The FBI investigation into Hillary Clinton’s email uncovered evidence that her spokesman gave reporters false information in 2015 about the process lawyers used to sort personal emails prior to deletion.
Clinton press secretary Nick Merrill previously told TIME that her attorneys had individually read every email to determine if it was a government document or personal correspondence. “Every one of the more than 60,000 emails were read. Period,” Merrill wrote in one email to a TIME reporter dated March 14, 2015.
The FBI concluded that this claim was false. “The lawyers doing the sorting for Secretary Clinton in 2014 did not individually read the content of all of her e-mails,” said FBI Director James Comey in a statement on Tuesday. “Instead, they relied on header information and used search terms to try to find all work-related e-mails among the reportedly more than 60,000 total e-mails remaining on Secretary Clinton’s personal system in 2014.”
The process for sorting the emails was questioned because keyword searches are widely seen as an imprecise tool for deciding if an email qualifies as a federal record under the law.
After the announcement, Merrill told TIME the campaign was still digesting the FBI findings. “No one misled you,” Merrill wrote in an email on July 5. “We heard Comey’s statement for the first time when you did today, so we’re trying to figure it all out too.”
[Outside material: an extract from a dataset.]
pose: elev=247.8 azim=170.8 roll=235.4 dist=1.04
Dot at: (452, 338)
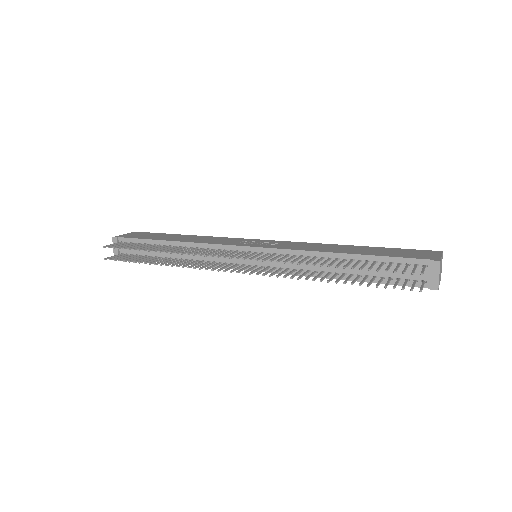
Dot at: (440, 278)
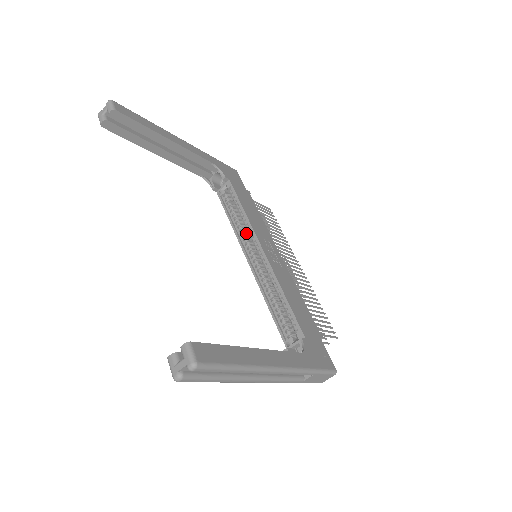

Merrill’s previous claim that all the emails were read came in response to a TIME magazine cover story, The Clinton Way, by David von Drehle. That story reported, based on a fact-sheet distributed by Clinton’s lawyers, that the process for sorting the emails used several methods, like keyword searches, but did not include reading each individual email.
After publication, Merrill objected to the story. “I apologize if the fact sheet wasn’t clear enough, but to be crystal clear now, on the record, as Secretary Clinton’s Press Secretary and the person whose job it is to be the authorized representative to the media, I’m telling you that your piece was factually inaccurate, that the fact sheet was providing examples of the process used by the reviewers to double and triple check they were capturing everything,” Merrill wrote in an email. “This was not in lieu of reading them all, it was in addition to reading them all. We did not mean to imply otherwise.”
After receiving this complaint, TIME requested an interview with Clinton’s lawyers, which was denied. In addition to Merrill’s on-the-record statement, a senior Clinton adviser, who was granted anonymity to describe the email-sorting process in greater depth, repeatedly told TIME in an interview that her lawyers had read all of the documents prior to deleting them.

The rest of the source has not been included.